Übertragen Sie jede Zeile der folgenden Auflistung als eigene Zeichenkette in eine JSON-Liste und lassen Sie Leerzeilen aus. Die Bilder gehören nicht in die Antwort.

+ + + + +

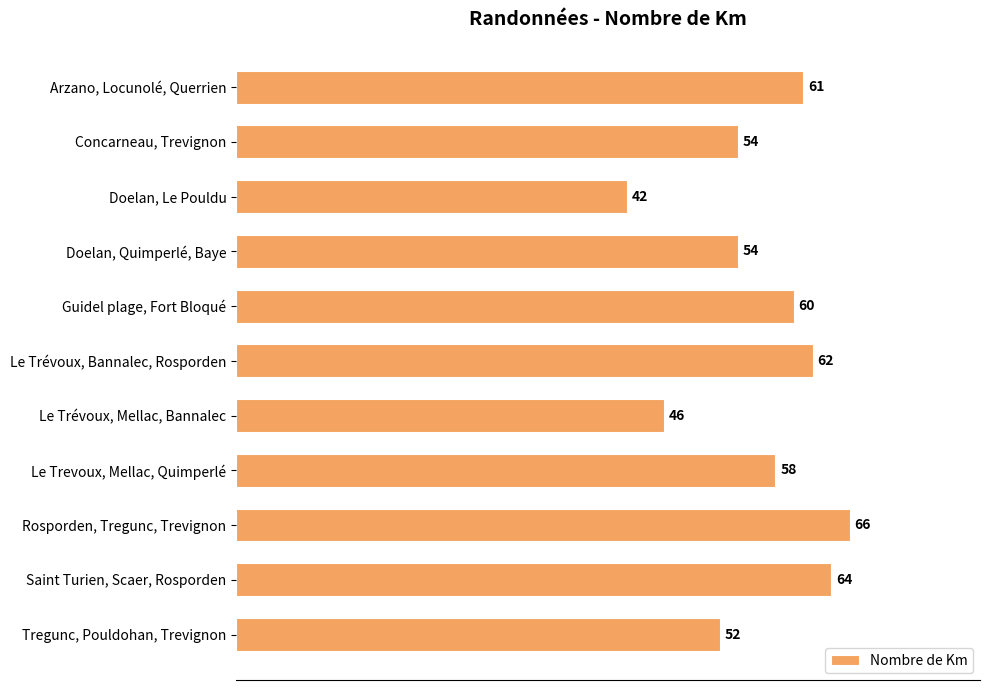

How many series are shown in this chart?

1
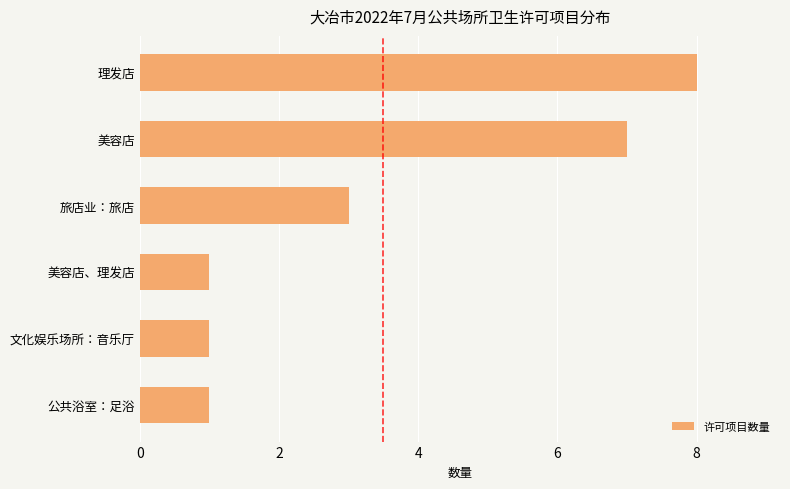

Which has a higher value, 文化娱乐场所：音乐厅 or 旅店业：旅店?

旅店业：旅店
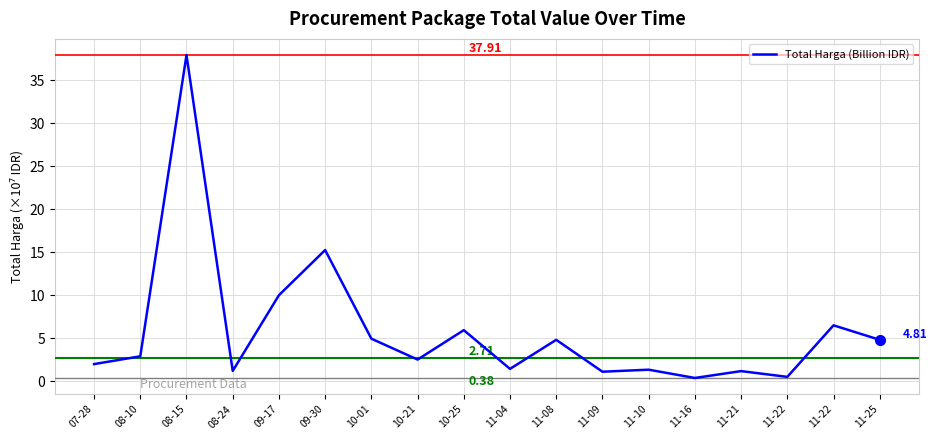

Is this an area chart (filled region under the line)?

No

+ + + + +

Antwortfeld:
[
  "How many series are shown in this chart?",
  "1",
  "Which has a higher value, 文化娱乐场所：音乐厅 or 旅店业：旅店?",
  "旅店业：旅店",
  "Is this an area chart (filled region under the line)?",
  "No"
]